Blog: Scottish nationalists demand billions in ‘Brexit compensation’ for Scotland – TheChronicleHerald.ca

LONDON (Reuters) – The pro-independence Scottish National Party (SNP) demanded on Sunday that Prime Minister Boris Johnson pay billions of pounds in compensation to Scotland for the mounting costs and disruption of Brexit.

Brexit has strained the bonds that tie together the United Kingdom: England and Wales voted to leave but London, Northern Ireland and Scotland voted to stay.

The SNP, which wants independence for Scotland and is pushing for a second referendum, said Scottish fishermen faced grave disruption due to Brexit.

Johnson’s Conservatives “must apologise to Scottish businesses and pay compensation to Scotland for the long-term damage they are doing to our economy – costing us billions in lost trade and growth,” said Ian Blackford, the SNP’s leader in the British parliament.

Blackford cast Brexit as “an unnecessary act of economic vandalism, which has been inflicted against Scotland’s will”.

“The UK government must now provide an urgent multi-billion package of compensation to Scotland to mitigate the lasting Brexit harm done to Scottish businesses, industries and communities,” he said.

Many Scottish fishermen have halted exports to European Union markets after post-Brexit bureaucracy shattered the system that used to put fresh langoustines and scallops in French shops just over a day after they were harvested.

Fishermen across Britain have accused Prime Minister Boris Johnson of betrayal after he previously vowed to take back control of British waters.
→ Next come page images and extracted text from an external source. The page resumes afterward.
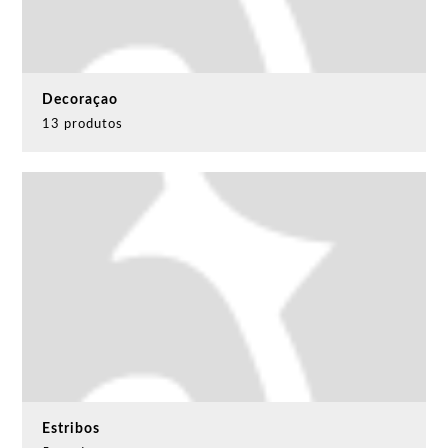
Decoraçao
13 produtos
Estribos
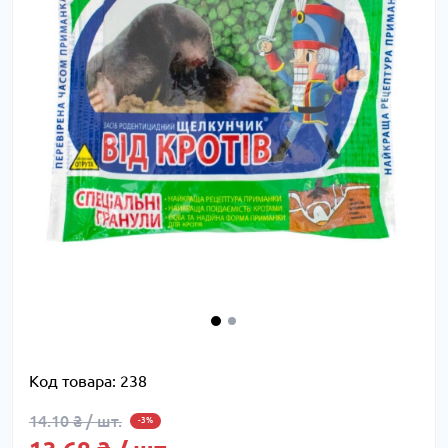
Код товара:
238
14.10 ₴ / шт.
-3%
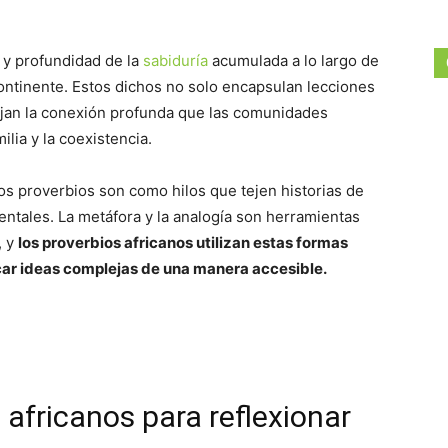
 y profundidad de la
sabiduría
acumulada a lo largo de
continente. Estos dichos no solo encapsulan lecciones
ejan la conexión profunda que las comunidades
amilia y la coexistencia.
tos proverbios son como hilos que tejen historias de
ntales. La metáfora y la analogía son herramientas
, y
los proverbios africanos utilizan estas formas
car ideas complejas de una manera accesible.
 africanos para reflexionar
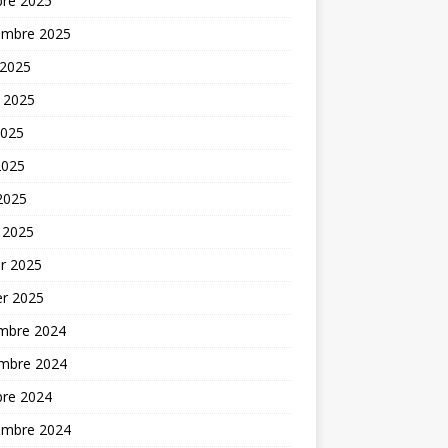
bre 2025
embre 2025
 2025
t 2025
2025
2025
 2025
 2025
er 2025
er 2025
mbre 2024
mbre 2024
bre 2024
embre 2024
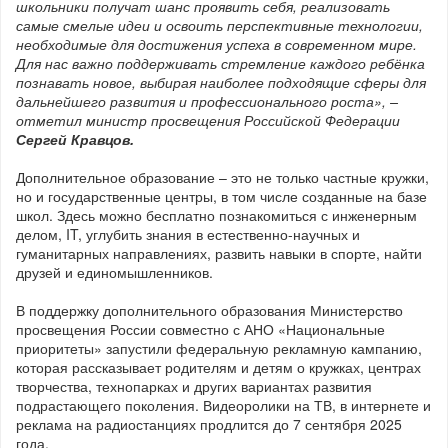
школьники получат шанс проявить себя, реализовать
самые смелые идеи и освоить перспективные технологии,
необходимые для достижения успеха в современном мире.
Для нас важно поддерживать стремление каждого ребёнка
познавать новое, выбирая наиболее подходящие сферы для
дальнейшего развития и профессионального роста», –
отметил министр просвещения Российской Федерации
Сергей Кравцов.
Дополнительное образование – это не только частные кружки,
но и государственные центры, в том числе созданные на базе
школ. Здесь можно бесплатно познакомиться с инженерным
делом, IT, углубить знания в естественно-научных и
гуманитарных направлениях, развить навыки в спорте, найти
друзей и единомышленников.
В поддержку дополнительного образования Министерство
просвещения России совместно с АНО «Национальные
приоритеты» запустили федеральную рекламную кампанию,
которая рассказывает родителям и детям о кружках, центрах
творчества, технопарках и других вариантах развития
подрастающего поколения. Видеоролики на ТВ, в интернете и
реклама на радиостанциях продлится до 7 сентября 2025
года.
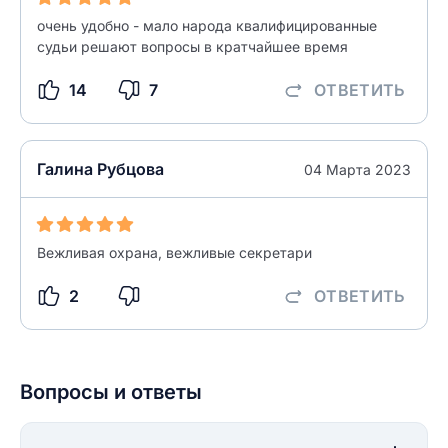
очень удобно - мало народа квалифицированные
судьи решают вопросы в кратчайшее время
14
7
ОТВЕТИТЬ
Галина Рубцова
04 Марта 2023
Вежливая охрана, вежливые секретари
2
ОТВЕТИТЬ
Вопросы и ответы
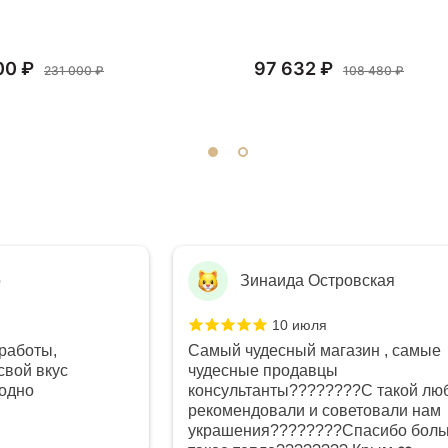
00 ₽
97 632 ₽
231 000 ₽
108 480 ₽
о
Зинаида Островская
10 июля
работы,
Самый чудесный магазин , самые
свой вкус
чудесные продавцы
годно
консультанты????????С такой лю
рекомендовали и советовали нам
украшения????????Спасибо боль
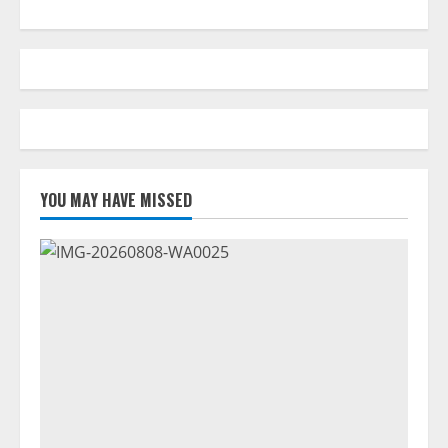
YOU MAY HAVE MISSED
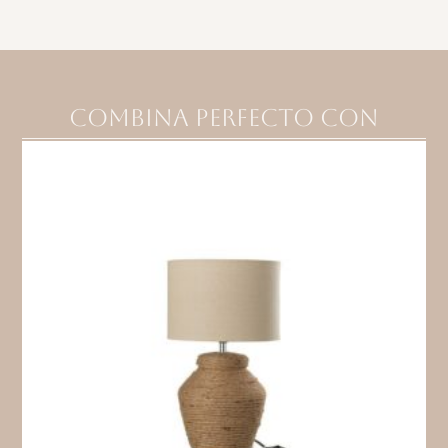
Combina perfecto con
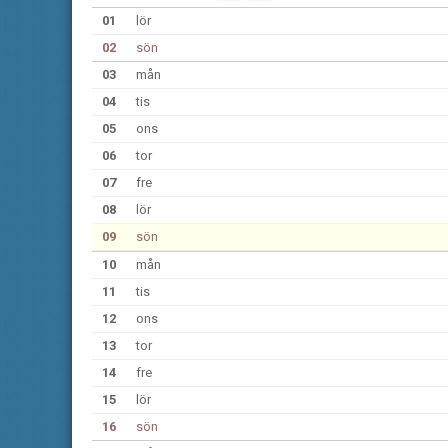
01
lör
02
sön
03
mån
04
tis
05
ons
06
tor
07
fre
08
lör
09
sön
10
mån
11
tis
12
ons
13
tor
14
fre
15
lör
16
sön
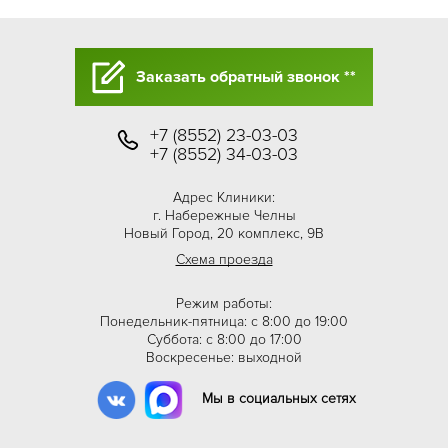
Заказать обратный звонок **
+7 (8552) 23-03-03
+7 (8552) 34-03-03
Адрес Клиники:
г. Набережные Челны
Новый Город, 20 комплекс, 9В
Схема проезда
Режим работы:
Понедельник-пятница: с 8:00 до 19:00
Суббота: с 8:00 до 17:00
Воскресенье: выходной
Мы в социальных сетях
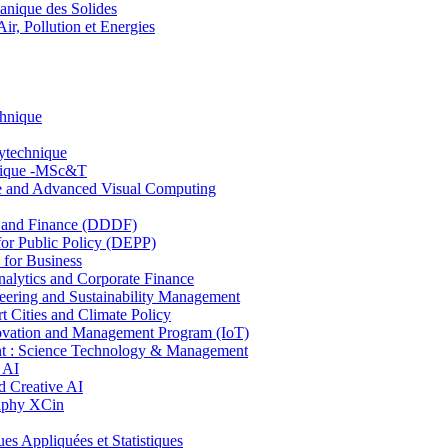
nique des Solides
, Pollution et Energies
chnique
lytechnique
hnique -MSc&T
ce and Advanced Visual Computing
and Finance (DDDF)
r Public Policy (DEPP)
for Business
ytics and Corporate Finance
ring and Sustainability Management
Cities and Climate Policy
ovation and Management Program (IoT)
: Science Technology & Management
 AI
 Creative AI
aphy XCin
ppliquées et Statistiques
With little new control and little access to customer markets, many are in despair.

Scots voted 55-45 percent against independence in a 2014 referendum, but Brexit and the British government’s handling of the COVID-19 crisis have bolstered support for secession, with most polls showing a majority now favour breaking away.

In the 2016 Brexit referendum, Scotland voted 62-38 to stay in the European Union while the United Kingdom as a whole voted 52-48 to leave.